● **Verilen metin**
::::
11. Hud Suresi / 8.ayet

Şayet onlardan o azabı belli bir süre ertelersek:
– Onu engelleyen nedir, derler. İyi bilin ki o azap geldiği gün onu onlardan savuşturacak hiçbir güç olmayacak ve hafife aldıkları şey kendilerini çepeçevre kuşatacaktır.

Bknz: (16/61)(18/58)»(18/59)(35/45)

Mustafa Çavdar Meali

Hud 8 ayeti için diğer mealler.

Abdülbaki Gölpınarlı Meali:

Onların uğrayacakları azabı, mukadder bir zamana kadar geciktirirsek, bunun teahhuruna da sebep nedir derler. Bilin ki onlara azabın gelip çattığı gün o azap, artık geriye bırakılamaz ve alay ettikleri musibet, onları çepeçevre kuşatır.

(Hud 8)
::::
● **Veri kesiti**
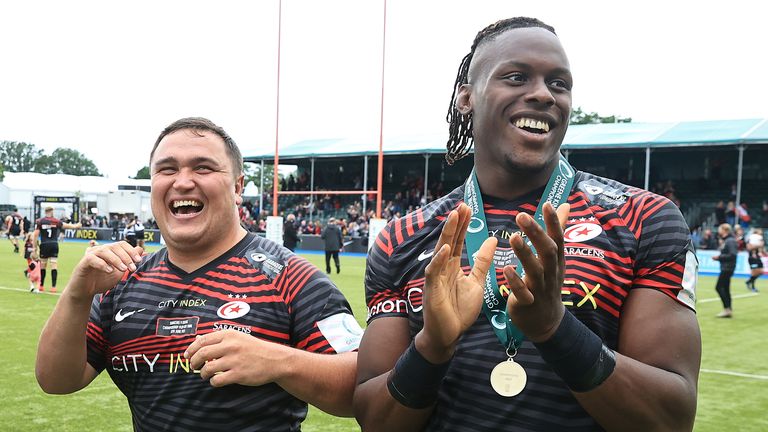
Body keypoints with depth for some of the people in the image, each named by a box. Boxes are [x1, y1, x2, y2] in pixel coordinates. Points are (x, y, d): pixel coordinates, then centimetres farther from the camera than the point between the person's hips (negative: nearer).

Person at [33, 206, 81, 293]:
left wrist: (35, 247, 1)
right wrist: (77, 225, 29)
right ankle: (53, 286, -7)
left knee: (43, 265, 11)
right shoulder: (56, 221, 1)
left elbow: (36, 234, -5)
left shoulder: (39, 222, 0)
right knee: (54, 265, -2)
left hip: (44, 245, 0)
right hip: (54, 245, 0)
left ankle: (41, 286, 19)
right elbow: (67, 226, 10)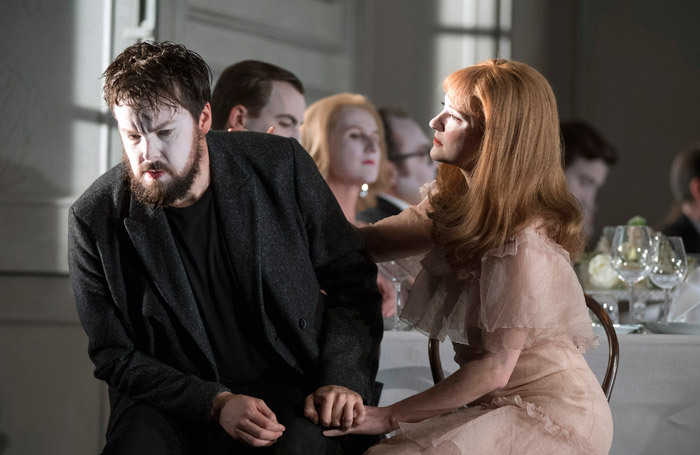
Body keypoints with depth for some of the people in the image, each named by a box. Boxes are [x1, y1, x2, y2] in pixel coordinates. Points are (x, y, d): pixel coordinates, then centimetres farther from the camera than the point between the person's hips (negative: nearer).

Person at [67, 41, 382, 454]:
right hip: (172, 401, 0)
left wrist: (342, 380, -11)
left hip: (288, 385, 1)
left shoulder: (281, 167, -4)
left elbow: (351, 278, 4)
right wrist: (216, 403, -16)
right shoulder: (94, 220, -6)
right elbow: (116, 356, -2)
::::
● **Çalışma talimatı**
Hud Suresi 8. ayetin meallerini veren metnin devamını yazar mısın? Buradaki malzemenin metinle hiçbir ilgisi yoktur.

● **Alıştırma sonucu**
Abdullah-Ahmet Akgün Meali:

Andolsun muayyen bir taifeye (veya belirli bir süreye) kadar onlardan azabı erteleyecek olursak; hemen hepsi birden; “Onu engelleyen nedir? (Hadi cezamızı verse ya!) ” derler. Şunu iyi bilin ki; onlara bu azabın geleceği (ve şeytani saltanatlarının devrileceği) gün (kesindir) ve bu, onlardan asla geri çevrilecek değildir. Ve alaya aldıkları şey de kendilerini çepeçevre kuşatıp (onları rezil ve zelil edecektir.)

(Hud 8)

Abdullah Parlıyan Meali:

Şayet azabı onlardan sayılı bir süreye kadar geciktirecek olsak, “Onu engelleyip alıkoyan nedir?” diyecekler. Bilin ki, azap onlara geldiği gün, artık kendilerinden çevrilecek değildir ve alaya aldıkları şey, onları çepeçevre kuşatmış olacaktır.

(Hud 8)

Adem Uğur Meali:

Andolsun, eğer biz onlardan azabı sayılı bir süreye kadar ertelesek, mutlaka "Onun gelmesini engelleyen nedir?" derler. Bilesiniz ki, kendilerine azap geldiği gün, bir daha onlardan uzaklaştırılacak değildir. Ve alay etmekte oldukları şey, onları çepeçevre kuşatacaktır.

(Hud 8)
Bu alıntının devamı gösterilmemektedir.